■ **Exercise**
Transcribe, exactly as they appear, only the lines from the one holding "position: absolute;" through the end of the entries below.

Collected data entries

★ ★ ★

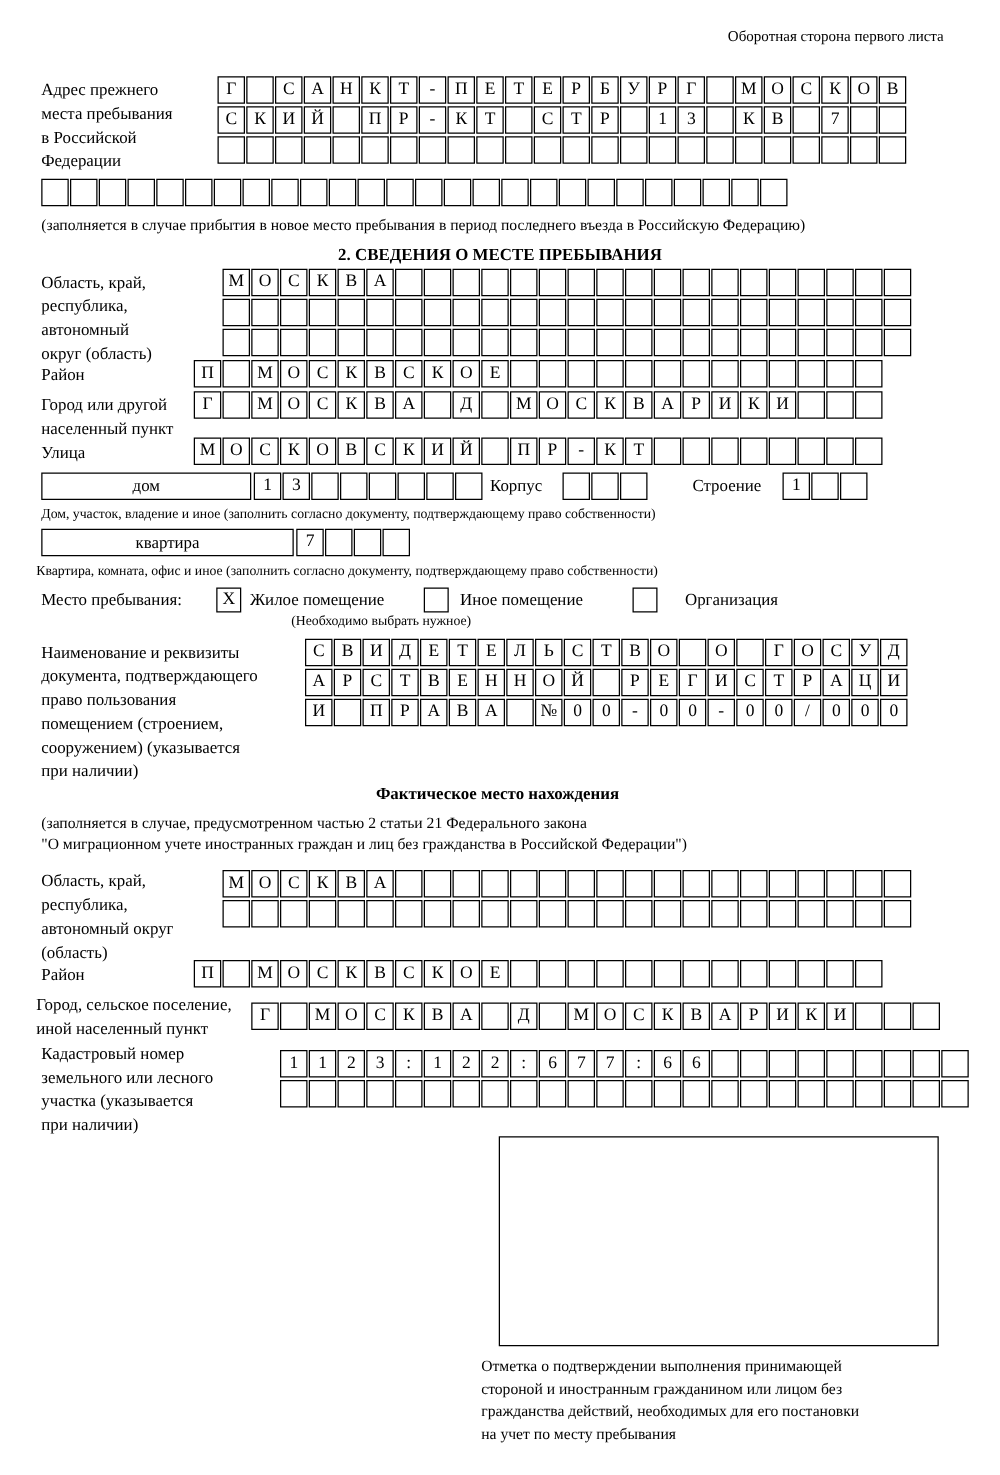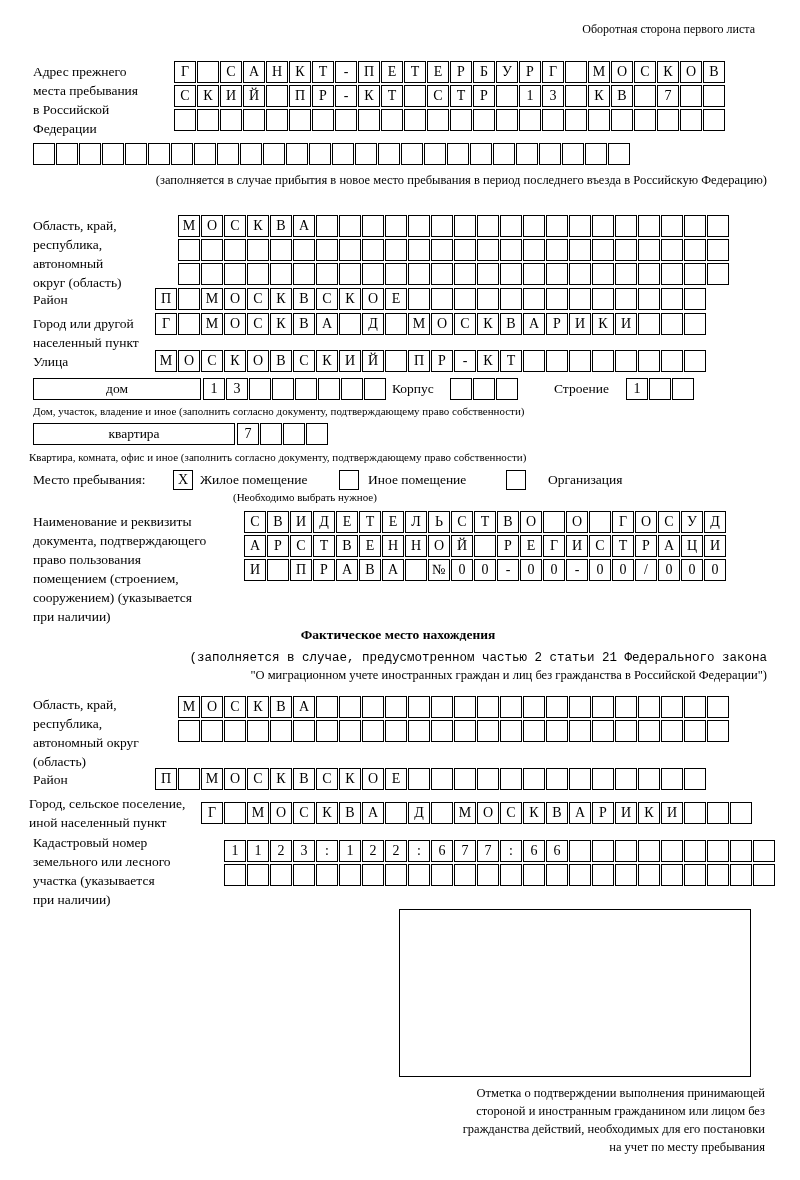--- a/index.html
+++ b/index.html
@@ -94,7 +94,7 @@
   }
   .center-note {
     position: absolute;
-    text-align: right;
+    text-align: left;
     font-size: 12.5px;
     line-height: 17px;
   }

★ ★ ★

■ **Answer to the exercise**
     position: absolute;
-    text-align: right;
+    text-align: left;
     font-size: 12.5px;
     line-height: 17px;
   }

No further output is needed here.